Welcome to StatisticalExcelence! This repository is dedicated to sharing my learning journey in statistics as it applies to data science. Here, you'll find notes, code snippets, and resources that I find useful. Let's dive into the world of data together and uncover statistical insights!
Data = Facts and figures collected, measured, summarized, and analyzed for presentation and interpretation.
- Categorical data = Data grouped by a category (also known as Qualitative data)
- Nominal = data with no rank or order. Like eye color: Brown, Hazel, Brown; or Phone name: iPhone, Samsung, iPhone. With this data you can count and then calculate the % of total based on the counts. If you use a number as a category label, you cannot do arithmetic (+, -, *. /, ^) on it - you can only count.
- Ordinal = Data with rank but you don't know distance between each rank, Like: Bad, Good, Great; or *, **, ***, ****; or 1st, 2nd, 3rd. You usually count how many are in each category and then calculate the % of total. In some cases when a number is used to represent the category, you can calculate an average (mean).
- Quantitative data = Numeric data
- Interval = Data with rank and a fixed distance between each rank, but where zero is either not in the scale (like IQ or SAT scores) or zero is just a point on the scale (Like Fahrenheit temperature or Celsius temperature). Calculations like counting, % of count total, differences, averages and differences are OK, but ratios between two numbers is not OK.

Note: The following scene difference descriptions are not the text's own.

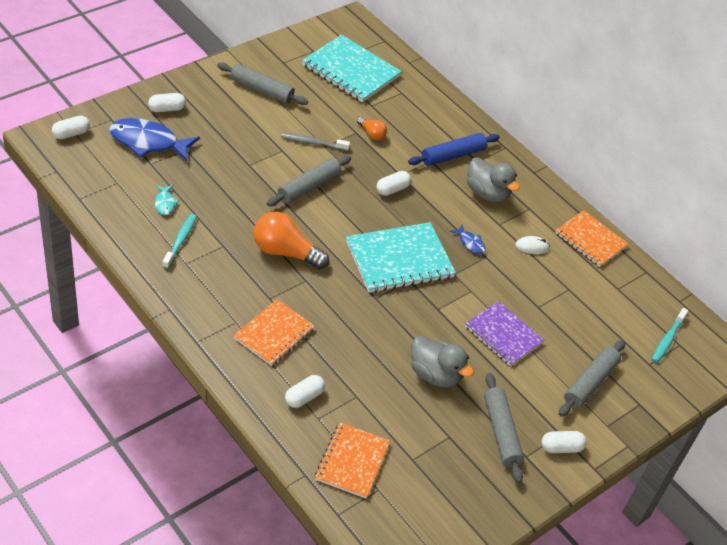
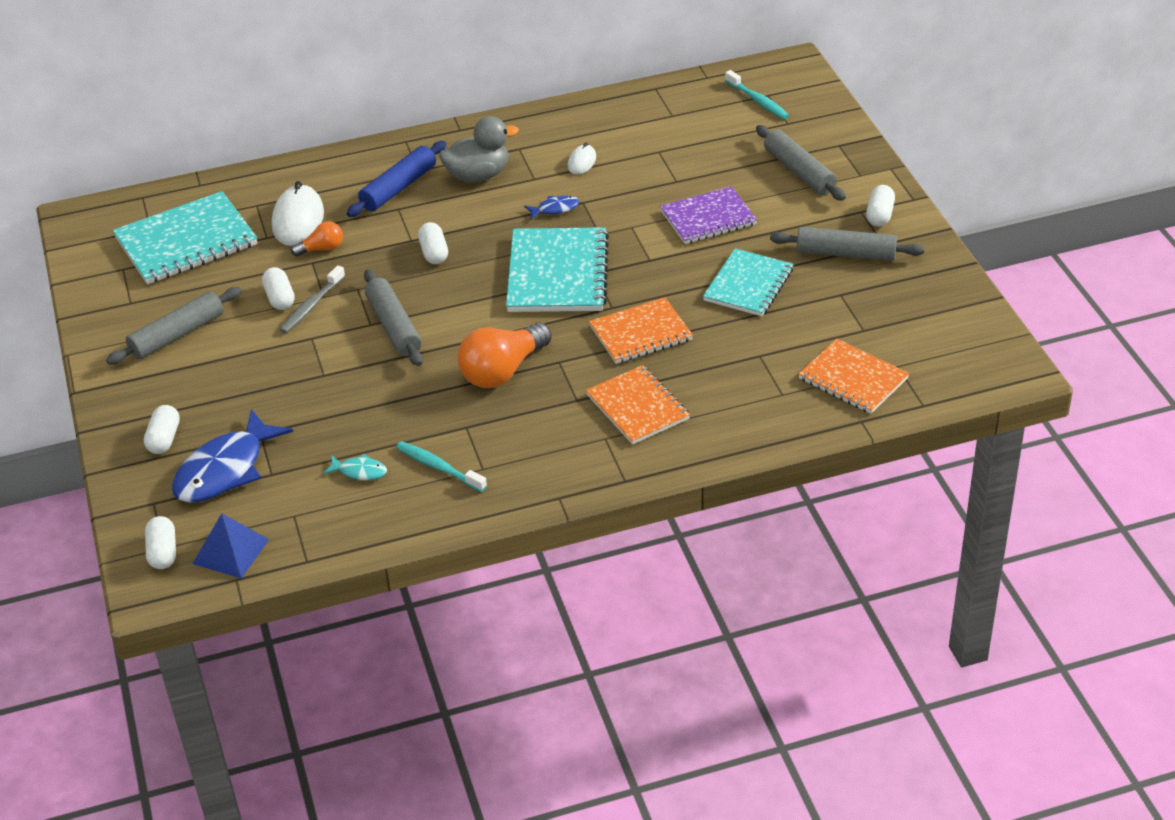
camera: 60 degrees left, 5 degrees down
white capsule [285,375,325,408] -> white capsule moved to [262,267,295,310]
blue rolling pin [408,133,500,166] -> blue rolling pin turned 45 degrees clockwise [347,141,446,217]
grey duck [411,336,474,387] -> turquoise notebook [703,248,794,316]
orange notebook [555,210,628,267] -> orange notebook moved to [589,297,693,364]
none -> blue pyramid [192,514,269,579]
none -> white mouse [272,181,324,246]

- Ratio = Data with rank and a fixed distance between each rank and zero means nothing exists. Like money, weight, height, time, Kelvin temperature. All are scales where zero means nothing exists. Calculations like counting, % of count total, differences and ratios are OK.
- Discrete numbers are counting numbers & have gaps between each successive number, like 1, 2, 3…, or 1.2, 1.3, 1.4…. Answer the question HOW MANY?
- Continuous numbers can occupy any value over a continuous range and depend on the measuring instrument. Like: time, weight, temperature, money ($ don't seem continuous, but many statisticians treat it as such). Answer the question HOW MUCH?
Example:
- Other types of data=
- Cross-sectional data = Data collected at the same or nearly the same point in time. Ex: This cross-sectional data was collected on 11/5/2021
- Time-series data = Data collected over time. Ex: This data was collected for Amazon over a 5-day period
Numerical facts like: Percentages, averages, probability…
Examples:
• 5% of the people who took the CPA exam earned a score of 90 or above.
• The average cost for a Toyota Camry last year was $23,000.
• The probability that you will get a six when you roll a die is 1/6 or 0.167.
Def: “Statistics is the art and science of collecting, analysing, presenting and interpreting data to help make informed decisions.”
Definition for data analysis: Raw Data => Use Statistical Methods => Useful information for Decision Makers
Raw Data that is summarized and presented
• Tabular: Table of information
• Graphical: Charts and Graphs
• Numerical: Like an average (mean) or proportion
• The process of using data obtained from a sample to make estimates and test hypotheses about the characteristics/attribute of a population.
• Take a sample from the population and draw reasonable conclusions that can help to estimate the unknown future.
Population: The set of all elements of interest in a particular study (In many situations it is too costly to get data from all the elements in the population) Example => Census: Collecting data for a population
Sample: A subset of the population. Example => Sample survey: Collecting data for a sample
Why Tabular and Graphical? Because it is hard to see patterns and trends when you are looking at Raw Data! Our Goal is to create useful information from the raw data so that we can see patterns and trends. This will help in Decision Making.